I've always looked with abject horror at condensed soup-based dishes topped with canned (!) onions. But I love a cooking challenge so I decided to make a green bean casserole that I would actually enjoy.

ingredients

1 tablespoon canola oil
2 tablespoons black sesame oil
2 cloves garlic, minced
1 shallot, minced
1 thumb ginger, minced
8 ounces sliced mushrooms
3/4 cup stock (chicken, vegetable or shrimp)
2 tablespoons rice wine
1 pound green beans, blanched
1 tablespoon cornstarch
panko

timer

prep: 45 minutes
total: 1 hour

tools

large saucepan
whisk
8-cup casserole dish

instructions

1. Heat the oils in a large saucepan. Saute the garlic, shallot and ginger until just fragrant.

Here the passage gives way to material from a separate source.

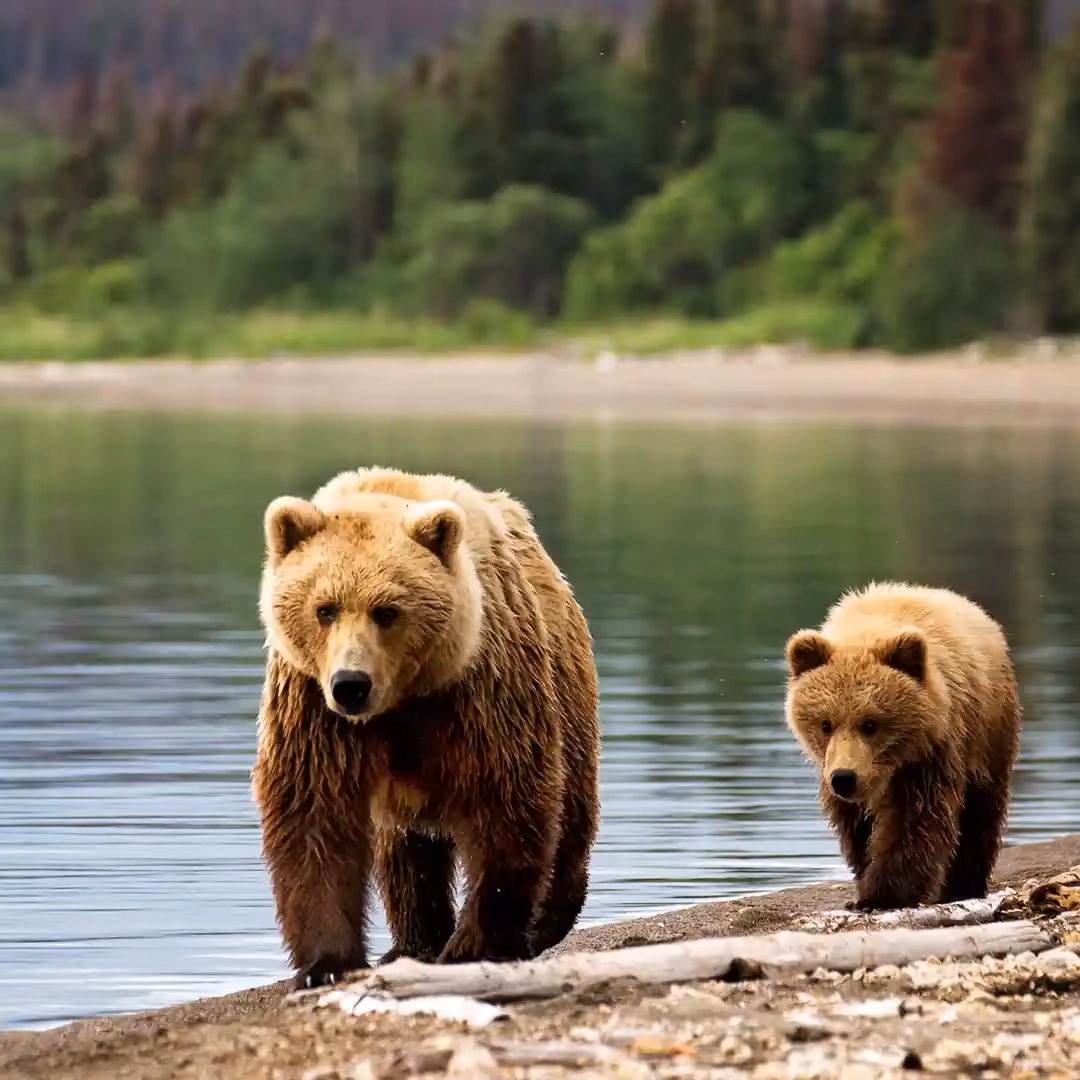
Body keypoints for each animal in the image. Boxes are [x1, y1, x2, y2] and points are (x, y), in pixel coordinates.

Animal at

Add the mushrooms and saute until soft.

2. Meanwhile, whisk together the cornstarch, broth and rice wine. Pour over the mushrooms and bring to a boil. Allow it to reduce by half, about 20 minutes.

3. Remove from heat and add the beans. Stir to evenly distribute the beans and mushrooms then pour into a 8 cup casserole dish. Sprinkle with panko.

4. Bake for about 10 minutes at 350 or until it is bubbly and golden. Allow to sit for 5 minutes before serving.